Jet’s first event was called.
“Now remember,” said Mal, all hunkered down. “Accelerate into the lengthened stride. Back straight, knees high. Cut the air with the stiff palms. Shallow breathing till you breast that tape.”
In the short time it took Jet to reach the starting blocks—and despite the heat and color of Sheilagh’s boiler suit as it established itself at his side—Mal had fully transformed himself into the kind of sports-circuit horrorparent you read about in the magazines. Why? Simple: because he wanted to live his life again, through the boy. His white-knuckled dukes were held at shoulder height; his brow was scrunched up over the bridge of his nose; and his bloodless lips, in a desperate whisper, were saying, “Ventilate! Work the flow! Loosen up! Loosen up!”
But Jet was not loosening up.
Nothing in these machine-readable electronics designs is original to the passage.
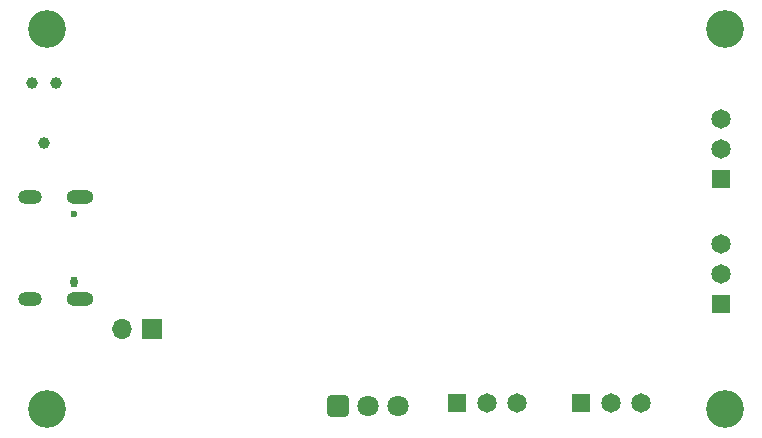
<source format=gbr>
%TF.GenerationSoftware,KiCad,Pcbnew,7.0.6-0*%
%TF.CreationDate,2023-08-12T13:32:15-04:00*%
%TF.ProjectId,wled-esp32-control-board,776c6564-2d65-4737-9033-322d636f6e74,A*%
%TF.SameCoordinates,Original*%
%TF.FileFunction,Soldermask,Bot*%
%TF.FilePolarity,Negative*%
%FSLAX46Y46*%
G04 Gerber Fmt 4.6, Leading zero omitted, Abs format (unit mm)*
G04 Created by KiCad (PCBNEW 7.0.6-0) date 2023-08-12 13:32:15*
%MOMM*%
%LPD*%
G01*
G04 APERTURE LIST*
G04 Aperture macros list*
%AMRoundRect*
0 Rectangle with rounded corners*
0 $1 Rounding radius*
0 $2 $3 $4 $5 $6 $7 $8 $9 X,Y pos of 4 corners*
0 Add a 4 corners polygon primitive as box body*
4,1,4,$2,$3,$4,$5,$6,$7,$8,$9,$2,$3,0*
0 Add four circle primitives for the rounded corners*
1,1,$1+$1,$2,$3*
1,1,$1+$1,$4,$5*
1,1,$1+$1,$6,$7*
1,1,$1+$1,$8,$9*
0 Add four rect primitives between the rounded corners*
20,1,$1+$1,$2,$3,$4,$5,0*
20,1,$1+$1,$4,$5,$6,$7,0*
20,1,$1+$1,$6,$7,$8,$9,0*
20,1,$1+$1,$8,$9,$2,$3,0*%
G04 Aperture macros list end*
%ADD10C,0.991000*%
%ADD11C,0.600000*%
%ADD12O,0.600000X0.950000*%
%ADD13O,2.300000X1.200000*%
%ADD14O,2.000000X1.200000*%
%ADD15R,1.700000X1.700000*%
%ADD16O,1.700000X1.700000*%
%ADD17R,1.650000X1.650000*%
%ADD18C,1.650000*%
%ADD19RoundRect,0.250200X-0.649800X-0.649800X0.649800X-0.649800X0.649800X0.649800X-0.649800X0.649800X0*%
%ADD20C,1.800000*%
%ADD21C,3.200000*%
G04 APERTURE END LIST*
D10*
%TO.C,J105*%
X100331000Y-76708000D03*
X102361000Y-76708000D03*
X101346000Y-81788000D03*
%TD*%
D11*
%TO.C,J201*%
X103856000Y-87783000D03*
D12*
X103856000Y-93563000D03*
D13*
X104431000Y-86348000D03*
D14*
X100156000Y-86348000D03*
D13*
X104431000Y-94998000D03*
D14*
X100156000Y-94998000D03*
%TD*%
D15*
%TO.C,SW101*%
X110495000Y-97536000D03*
D16*
X107955000Y-97536000D03*
%TD*%
D17*
%TO.C,J104*%
X136271000Y-103759000D03*
D18*
X138811000Y-103759000D03*
X141351000Y-103759000D03*
%TD*%
D19*
%TO.C,U106*%
X126238000Y-104013000D03*
D20*
X128778000Y-104013000D03*
X131318000Y-104013000D03*
%TD*%
D17*
%TO.C,J102*%
X158623000Y-95377000D03*
D18*
X158623000Y-92837000D03*
X158623000Y-90297000D03*
%TD*%
D21*
%TO.C,H104*%
X101600000Y-104267000D03*
%TD*%
D17*
%TO.C,J101*%
X158623000Y-84836000D03*
D18*
X158623000Y-82296000D03*
X158623000Y-79756000D03*
%TD*%
D21*
%TO.C,H103*%
X159000000Y-104267000D03*
%TD*%
%TO.C,H101*%
X101600000Y-72136000D03*
%TD*%
D17*
%TO.C,J103*%
X146812000Y-103759000D03*
D18*
X149352000Y-103759000D03*
X151892000Y-103759000D03*
%TD*%
D21*
%TO.C,H102*%
X159000000Y-72136000D03*
%TD*%
M02*

</source>
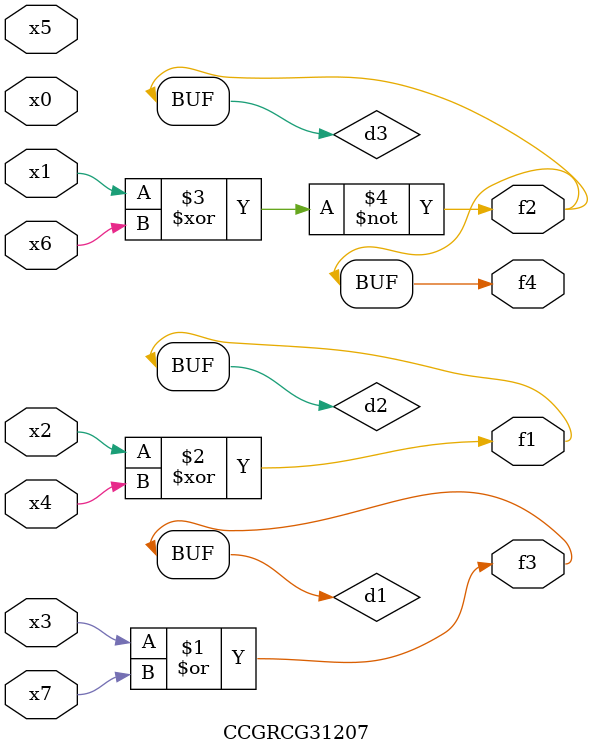
<source format=v>
module CCGRCG31207(
	input x0, x1, x2, x3, x4, x5, x6, x7,
	output f1, f2, f3, f4
);

	wire d1, d2, d3;

	or (d1, x3, x7);
	xor (d2, x2, x4);
	xnor (d3, x1, x6);
	assign f1 = d2;
	assign f2 = d3;
	assign f3 = d1;
	assign f4 = d3;
endmodule

</source>
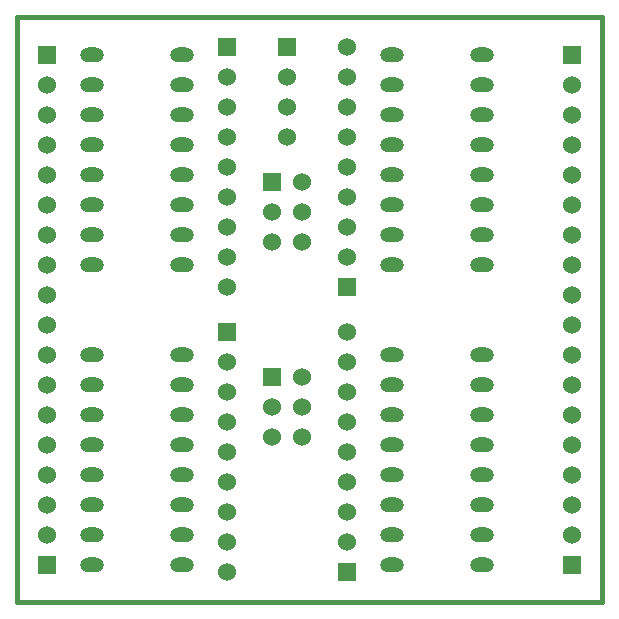
<source format=gbs>
G04 (created by PCBNEW (2013-01-23 BZR 3920)-testing) date Thu 24 Jan 2013 01:04:39 AM CET*
%MOIN*%
G04 Gerber Fmt 3.4, Leading zero omitted, Abs format*
%FSLAX34Y34*%
G01*
G70*
G90*
G04 APERTURE LIST*
%ADD10C,2.3622e-06*%
%ADD11C,0.015*%
%ADD12R,0.06X0.06*%
%ADD13C,0.06*%
%ADD14O,0.08X0.05*%
G04 APERTURE END LIST*
G54D10*
G54D11*
X76250Y-13750D02*
X76250Y-33250D01*
X56750Y-13750D02*
X76250Y-13750D01*
X56750Y-33250D02*
X76250Y-33250D01*
X56750Y-13750D02*
X56750Y-33250D01*
G54D12*
X65250Y-25750D03*
G54D13*
X66250Y-25750D03*
X65250Y-26750D03*
X66250Y-26750D03*
X65250Y-27750D03*
X66250Y-27750D03*
G54D12*
X65250Y-19250D03*
G54D13*
X66250Y-19250D03*
X65250Y-20250D03*
X66250Y-20250D03*
X65250Y-21250D03*
X66250Y-21250D03*
G54D14*
X59250Y-15000D03*
X59250Y-16000D03*
X59250Y-17000D03*
X59250Y-18000D03*
X59250Y-19000D03*
X59250Y-20000D03*
X59250Y-21000D03*
X59250Y-22000D03*
X62250Y-22000D03*
X62250Y-21000D03*
X62250Y-20000D03*
X62250Y-19000D03*
X62250Y-18000D03*
X62250Y-17000D03*
X62250Y-16000D03*
X62250Y-15000D03*
X72250Y-22000D03*
X72250Y-21000D03*
X72250Y-20000D03*
X72250Y-19000D03*
X72250Y-18000D03*
X72250Y-17000D03*
X72250Y-16000D03*
X72250Y-15000D03*
X69250Y-15000D03*
X69250Y-16000D03*
X69250Y-17000D03*
X69250Y-18000D03*
X69250Y-19000D03*
X69250Y-20000D03*
X69250Y-21000D03*
X69250Y-22000D03*
X72250Y-32000D03*
X72250Y-31000D03*
X72250Y-30000D03*
X72250Y-29000D03*
X72250Y-28000D03*
X72250Y-27000D03*
X72250Y-26000D03*
X72250Y-25000D03*
X69250Y-25000D03*
X69250Y-26000D03*
X69250Y-27000D03*
X69250Y-28000D03*
X69250Y-29000D03*
X69250Y-30000D03*
X69250Y-31000D03*
X69250Y-32000D03*
X59250Y-25000D03*
X59250Y-26000D03*
X59250Y-27000D03*
X59250Y-28000D03*
X59250Y-29000D03*
X59250Y-30000D03*
X59250Y-31000D03*
X59250Y-32000D03*
X62250Y-32000D03*
X62250Y-31000D03*
X62250Y-30000D03*
X62250Y-29000D03*
X62250Y-28000D03*
X62250Y-27000D03*
X62250Y-26000D03*
X62250Y-25000D03*
G54D12*
X65750Y-14750D03*
G54D13*
X65750Y-15750D03*
X65750Y-16750D03*
X65750Y-17750D03*
G54D12*
X57750Y-15000D03*
G54D13*
X57750Y-16000D03*
X57750Y-17000D03*
X57750Y-18000D03*
X57750Y-19000D03*
X57750Y-20000D03*
X57750Y-21000D03*
X57750Y-22000D03*
X57750Y-23000D03*
G54D12*
X57750Y-32000D03*
G54D13*
X57750Y-31000D03*
X57750Y-30000D03*
X57750Y-29000D03*
X57750Y-28000D03*
X57750Y-27000D03*
X57750Y-26000D03*
X57750Y-25000D03*
X57750Y-24000D03*
G54D12*
X75250Y-15000D03*
G54D13*
X75250Y-16000D03*
X75250Y-17000D03*
X75250Y-18000D03*
X75250Y-19000D03*
X75250Y-20000D03*
X75250Y-21000D03*
X75250Y-22000D03*
X75250Y-23000D03*
G54D12*
X75250Y-32000D03*
G54D13*
X75250Y-31000D03*
X75250Y-30000D03*
X75250Y-29000D03*
X75250Y-28000D03*
X75250Y-27000D03*
X75250Y-26000D03*
X75250Y-25000D03*
X75250Y-24000D03*
G54D12*
X63750Y-14750D03*
G54D13*
X63750Y-15750D03*
X63750Y-16750D03*
X63750Y-17750D03*
X63750Y-18750D03*
X63750Y-19750D03*
X63750Y-20750D03*
X63750Y-21750D03*
X63750Y-22750D03*
G54D12*
X63750Y-24250D03*
G54D13*
X63750Y-25250D03*
X63750Y-26250D03*
X63750Y-27250D03*
X63750Y-28250D03*
X63750Y-29250D03*
X63750Y-30250D03*
X63750Y-31250D03*
X63750Y-32250D03*
G54D12*
X67750Y-22750D03*
G54D13*
X67750Y-21750D03*
X67750Y-20750D03*
X67750Y-19750D03*
X67750Y-18750D03*
X67750Y-17750D03*
X67750Y-16750D03*
X67750Y-15750D03*
X67750Y-14750D03*
G54D12*
X67750Y-32250D03*
G54D13*
X67750Y-31250D03*
X67750Y-30250D03*
X67750Y-29250D03*
X67750Y-28250D03*
X67750Y-27250D03*
X67750Y-26250D03*
X67750Y-25250D03*
X67750Y-24250D03*
M02*

</source>
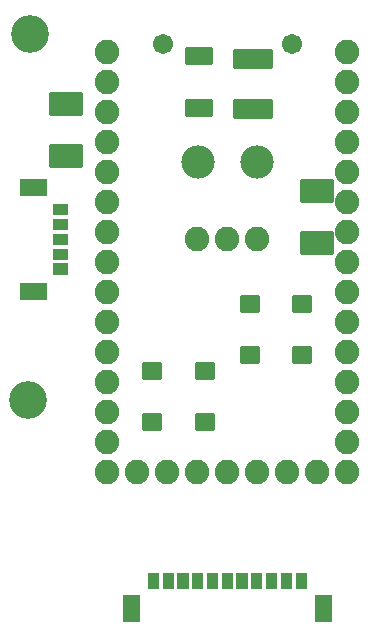
<source format=gbr>
G04 --- HEADER BEGIN --- *
G04 #@! TF.GenerationSoftware,LibrePCB,LibrePCB,1.1.0*
G04 #@! TF.CreationDate,2024-04-23T21:01:02*
G04 #@! TF.ProjectId,motherboard (Version 2),e7e7bca0-b6b9-4684-b626-93943a2f5169,version_2*
G04 #@! TF.Part,Single*
G04 #@! TF.SameCoordinates*
G04 #@! TF.FileFunction,Soldermask,Top*
G04 #@! TF.FilePolarity,Negative*
%FSLAX66Y66*%
%MOMM*%
G01*
G75*
G04 --- HEADER END --- *
G04 --- APERTURE LIST BEGIN --- *
%ADD10C,2.0796*%
%AMROUNDEDRECT11*20,1,1.47,-0.735,0.0,0.735,0.0,0.0*20,1,1.27,-0.835,0.0,0.835,0.0,0.0*1,1,0.2,-0.735,0.635*1,1,0.2,0.735,0.635*1,1,0.2,0.735,-0.635*1,1,0.2,-0.735,-0.635*%
%ADD11ROUNDEDRECT11*%
%AMROUNDEDRECT12*20,1,1.7,-1.6,0.0,1.6,0.0,0.0*20,1,1.5,-1.7,0.0,1.7,0.0,0.0*1,1,0.2,-1.6,0.75*1,1,0.2,1.6,0.75*1,1,0.2,1.6,-0.75*1,1,0.2,-1.6,-0.75*%
%ADD12ROUNDEDRECT12*%
%ADD13C,0.01*%
%ADD14C,1.708*%
%ADD15C,2.825*%
%AMROUNDEDRECT16*20,1,2.0,-1.35,0.0,1.35,0.0,0.0*20,1,1.8,-1.45,0.0,1.45,0.0,0.0*1,1,0.2,-1.35,0.9*1,1,0.2,1.35,0.9*1,1,0.2,1.35,-0.9*1,1,0.2,-1.35,-0.9*%
%ADD16ROUNDEDRECT16*%
%AMROUNDEDRECT17*20,1,1.6,-1.05,0.0,1.05,0.0,0.0*20,1,1.4,-1.15,0.0,1.15,0.0,0.0*1,1,0.2,-1.05,0.7*1,1,0.2,1.05,0.7*1,1,0.2,1.05,-0.7*1,1,0.2,-1.05,-0.7*%
%ADD17ROUNDEDRECT17*%
%ADD18C,3.2*%
G04 --- APERTURE LIST END --- *
G04 --- BOARD BEGIN --- *
D10*
G04 #@! TO.C,J6*
X42545000Y62865000D03*
X42545000Y65405000D03*
X42545000Y70485000D03*
X42545000Y60325000D03*
X42545000Y40005000D03*
X42545000Y42545000D03*
X42545000Y47625000D03*
X42545000Y52705000D03*
X42545000Y37465000D03*
X42545000Y57785000D03*
X42545000Y67945000D03*
X42545000Y45085000D03*
X42545000Y55245000D03*
X42545000Y50165000D03*
D11*
G04 #@! TO.C,D2*
X50800000Y43425000D03*
X50800000Y39125000D03*
D12*
G04 #@! TO.C,F1*
X54880000Y69870000D03*
X54880000Y65670000D03*
D10*
G04 #@! TO.C,J7*
X62865000Y62865000D03*
X62865000Y65405000D03*
X62865000Y70485000D03*
X62865000Y60325000D03*
X62865000Y40005000D03*
X62865000Y42545000D03*
X62865000Y47625000D03*
X62865000Y52705000D03*
X62865000Y37465000D03*
X62865000Y57785000D03*
X62865000Y67945000D03*
X62865000Y45085000D03*
X62865000Y55245000D03*
X62865000Y50165000D03*
D13*
G04 #@! TO.C,J3*
G36*
X50681200Y26356200D02*
X49728800Y26356200D01*
X49728800Y25003800D01*
X50681200Y25003800D01*
X50681200Y26356200D01*
G37*
G36*
X51931200Y26356200D02*
X50978800Y26356200D01*
X50978800Y25003800D01*
X51931200Y25003800D01*
X51931200Y26356200D01*
G37*
G36*
X46931200Y26356200D02*
X45978800Y26356200D01*
X45978800Y25003800D01*
X46931200Y25003800D01*
X46931200Y26356200D01*
G37*
G36*
X55681200Y26356200D02*
X54728800Y26356200D01*
X54728800Y25003800D01*
X55681200Y25003800D01*
X55681200Y26356200D01*
G37*
G36*
X58181200Y26356200D02*
X57228800Y26356200D01*
X57228800Y25003800D01*
X58181200Y25003800D01*
X58181200Y26356200D01*
G37*
G36*
X54431200Y26356200D02*
X53478800Y26356200D01*
X53478800Y25003800D01*
X54431200Y25003800D01*
X54431200Y26356200D01*
G37*
G36*
X61581200Y24536200D02*
X60128800Y24536200D01*
X60128800Y22233800D01*
X61581200Y22233800D01*
X61581200Y24536200D01*
G37*
G36*
X56931200Y26356200D02*
X55978800Y26356200D01*
X55978800Y25003800D01*
X56931200Y25003800D01*
X56931200Y26356200D01*
G37*
G36*
X48181200Y26356200D02*
X47228800Y26356200D01*
X47228800Y25003800D01*
X48181200Y25003800D01*
X48181200Y26356200D01*
G37*
G36*
X49431200Y26356200D02*
X48478800Y26356200D01*
X48478800Y25003800D01*
X49431200Y25003800D01*
X49431200Y26356200D01*
G37*
G36*
X53181200Y26356200D02*
X52228800Y26356200D01*
X52228800Y25003800D01*
X53181200Y25003800D01*
X53181200Y26356200D01*
G37*
G36*
X45281200Y24536200D02*
X43828800Y24536200D01*
X43828800Y22233800D01*
X45281200Y22233800D01*
X45281200Y24536200D01*
G37*
G36*
X59431200Y26356200D02*
X58478800Y26356200D01*
X58478800Y25003800D01*
X59431200Y25003800D01*
X59431200Y26356200D01*
G37*
D10*
G04 #@! TO.C,J8*
X52705000Y34925000D03*
X45085000Y34925000D03*
X47625000Y34925000D03*
X55245000Y34925000D03*
X42545000Y34925000D03*
X50165000Y34925000D03*
X57785000Y34925000D03*
X60325000Y34925000D03*
X62865000Y34925000D03*
D11*
G04 #@! TO.C,D9*
X54610000Y49140000D03*
X54610000Y44840000D03*
D13*
G04 #@! TO.C,J5*
G36*
X39256200Y52883800D02*
X39256200Y53836200D01*
X37903800Y53836200D01*
X37903800Y52883800D01*
X39256200Y52883800D01*
G37*
G36*
X37436200Y49483800D02*
X37436200Y50936200D01*
X35133800Y50936200D01*
X35133800Y49483800D01*
X37436200Y49483800D01*
G37*
G36*
X39256200Y51633800D02*
X39256200Y52586200D01*
X37903800Y52586200D01*
X37903800Y51633800D01*
X39256200Y51633800D01*
G37*
G36*
X39256200Y54133800D02*
X39256200Y55086200D01*
X37903800Y55086200D01*
X37903800Y54133800D01*
X39256200Y54133800D01*
G37*
G36*
X37436200Y58283800D02*
X37436200Y59736200D01*
X35133800Y59736200D01*
X35133800Y58283800D01*
X37436200Y58283800D01*
G37*
G36*
X39256200Y55383800D02*
X39256200Y56336200D01*
X37903800Y56336200D01*
X37903800Y55383800D01*
X39256200Y55383800D01*
G37*
G36*
X39256200Y56633800D02*
X39256200Y57586200D01*
X37903800Y57586200D01*
X37903800Y56633800D01*
X39256200Y56633800D01*
G37*
D14*
G04 #@! TO.C,J4*
X58220000Y71150000D03*
X47220000Y71150000D03*
D15*
X50220000Y61150000D03*
X55220000Y61150000D03*
D10*
G04 #@! TO.C,S1*
X52705000Y54610000D03*
X55245000Y54610000D03*
X50165000Y54610000D03*
D16*
G04 #@! TO.C,R2*
X60325000Y58715000D03*
X60325000Y54315000D03*
D11*
G04 #@! TO.C,D5*
X46355000Y43425000D03*
X46355000Y39125000D03*
G04 #@! TO.C,D6*
X59055000Y49140000D03*
X59055000Y44840000D03*
D17*
G04 #@! TO.C,D1*
X50270000Y70170000D03*
X50270000Y65770000D03*
D16*
G04 #@! TO.C,R1*
X39065000Y61665000D03*
X39065000Y66065000D03*
D18*
G04 #@! TD*
X35800000Y41000000D03*
X36000000Y72000000D03*
G04 --- BOARD END --- *
G04 #@! TF.MD5,1df360a53a22042c8e512eee24c59754*
M02*

</source>
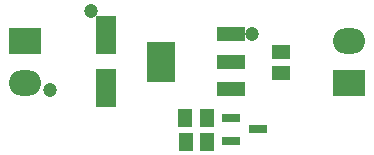
<source format=gts>
G04 DipTrace 2.4.0.2*
%INLaserreguv2.GTS*%
%MOMM*%
%ADD31C,1.2*%
%ADD33R,1.6X1.3*%
%ADD35R,1.3X1.6*%
%ADD37R,2.4X1.2*%
%ADD39R,2.4X3.5*%
%ADD41R,1.8X3.2*%
%ADD47O,2.7X2.2*%
%ADD49R,2.7X2.2*%
%ADD51R,1.5X0.8*%
%FSLAX53Y53*%
G04*
G71*
G90*
G75*
G01*
%LNTopMask*%
%LPD*%
D31*
X23059Y12350D3*
X9411Y14339D3*
X5950Y7600D3*
D51*
X21250Y5250D3*
Y3350D3*
X23550Y4300D3*
D49*
X3800Y11750D3*
D47*
Y8250D3*
D41*
X10700Y12300D3*
Y7800D3*
D35*
X17400Y5300D3*
X19200D3*
D33*
X25450Y10900D3*
Y9100D3*
D35*
X19250Y3250D3*
X17450D3*
D39*
X15350Y10050D3*
D37*
X21250Y7750D3*
Y10050D3*
Y12350D3*
D49*
X31250Y8250D3*
D47*
Y11750D3*
M02*

</source>
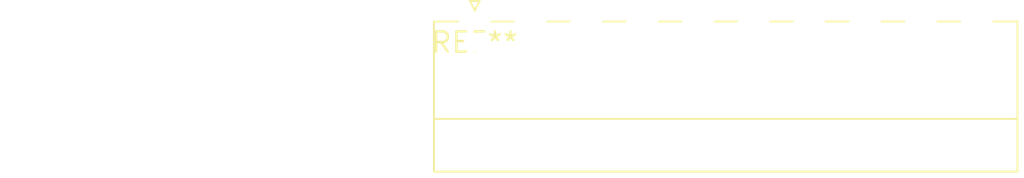
<source format=kicad_pcb>
(kicad_pcb (version 20240108) (generator pcbnew)

  (general
    (thickness 1.6)
  )

  (paper "A4")
  (layers
    (0 "F.Cu" signal)
    (31 "B.Cu" signal)
    (32 "B.Adhes" user "B.Adhesive")
    (33 "F.Adhes" user "F.Adhesive")
    (34 "B.Paste" user)
    (35 "F.Paste" user)
    (36 "B.SilkS" user "B.Silkscreen")
    (37 "F.SilkS" user "F.Silkscreen")
    (38 "B.Mask" user)
    (39 "F.Mask" user)
    (40 "Dwgs.User" user "User.Drawings")
    (41 "Cmts.User" user "User.Comments")
    (42 "Eco1.User" user "User.Eco1")
    (43 "Eco2.User" user "User.Eco2")
    (44 "Edge.Cuts" user)
    (45 "Margin" user)
    (46 "B.CrtYd" user "B.Courtyard")
    (47 "F.CrtYd" user "F.Courtyard")
    (48 "B.Fab" user)
    (49 "F.Fab" user)
    (50 "User.1" user)
    (51 "User.2" user)
    (52 "User.3" user)
    (53 "User.4" user)
    (54 "User.5" user)
    (55 "User.6" user)
    (56 "User.7" user)
    (57 "User.8" user)
    (58 "User.9" user)
  )

  (setup
    (pad_to_mask_clearance 0)
    (pcbplotparams
      (layerselection 0x00010fc_ffffffff)
      (plot_on_all_layers_selection 0x0000000_00000000)
      (disableapertmacros false)
      (usegerberextensions false)
      (usegerberattributes false)
      (usegerberadvancedattributes false)
      (creategerberjobfile false)
      (dashed_line_dash_ratio 12.000000)
      (dashed_line_gap_ratio 3.000000)
      (svgprecision 4)
      (plotframeref false)
      (viasonmask false)
      (mode 1)
      (useauxorigin false)
      (hpglpennumber 1)
      (hpglpenspeed 20)
      (hpglpendiameter 15.000000)
      (dxfpolygonmode false)
      (dxfimperialunits false)
      (dxfusepcbnewfont false)
      (psnegative false)
      (psa4output false)
      (plotreference false)
      (plotvalue false)
      (plotinvisibletext false)
      (sketchpadsonfab false)
      (subtractmaskfromsilk false)
      (outputformat 1)
      (mirror false)
      (drillshape 1)
      (scaleselection 1)
      (outputdirectory "")
    )
  )

  (net 0 "")

  (footprint "PhoenixContact_MC_1,5_10-G-3.5_1x10_P3.50mm_Horizontal" (layer "F.Cu") (at 0 0))

)

</source>
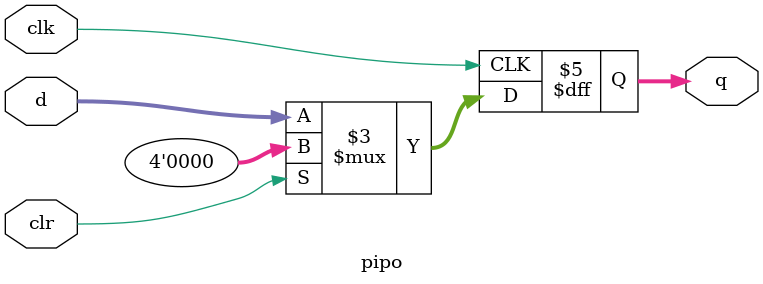
<source format=v>
`timescale 1ns / 1ps


module pipo(clk,clr,d,q);
input clk,clr;
input [3:0] d;
output reg [3:0] q;
 always @ (posedge clk)
 begin 
 if(clr)
 q <= 4'b0000;
 else
 q <= d;
 end
endmodule

</source>
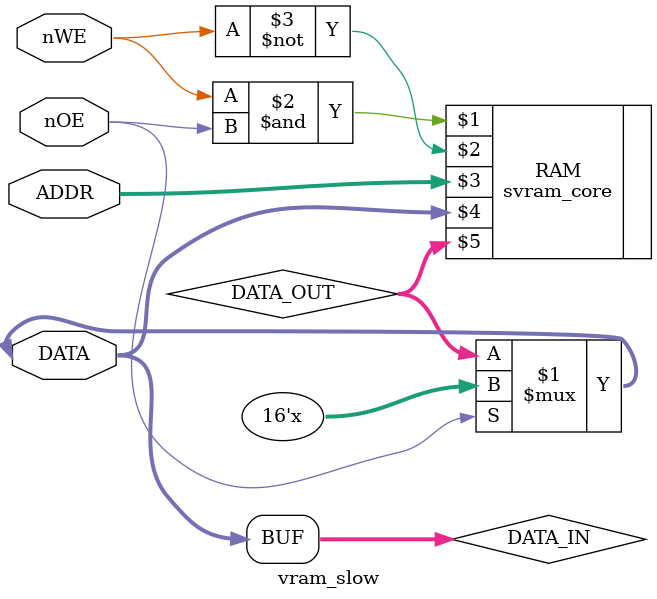
<source format=v>
`timescale 1ns/1ns


module vram_slow(
	input [14:0] ADDR,
	inout [15:0] DATA,
	input nOE,
	input nWE
);

	wire [15:0] DATA_IN;
	wire [15:0] DATA_OUT;

	assign DATA = nOE ? 16'bzzzzzzzzzzzzzzzz : DATA_OUT;
	assign DATA_IN = DATA;
	
	svram_core RAM(
		nWE & nOE,
		~nWE,
		ADDR,
		DATA_IN,
		DATA_OUT
	);

endmodule

</source>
He wasn’t loosening and limbering the way Mal had taught him (the way TV had taught Mal), jogging on the spot and wiggling his arms in the air and gasping like an iron lung. Jet was just standing there. And as Mal stared pleadingly on, he felt that Jet looked—completely exceptional. He couldn’t put his finger on it. Not the tallest, not the lithest. But Jet looked completely exceptional. The starting pistol gave its tinny report. After two seconds Mal slapped a hand over his eyes: A!
“Last?” he said, when the noise was over.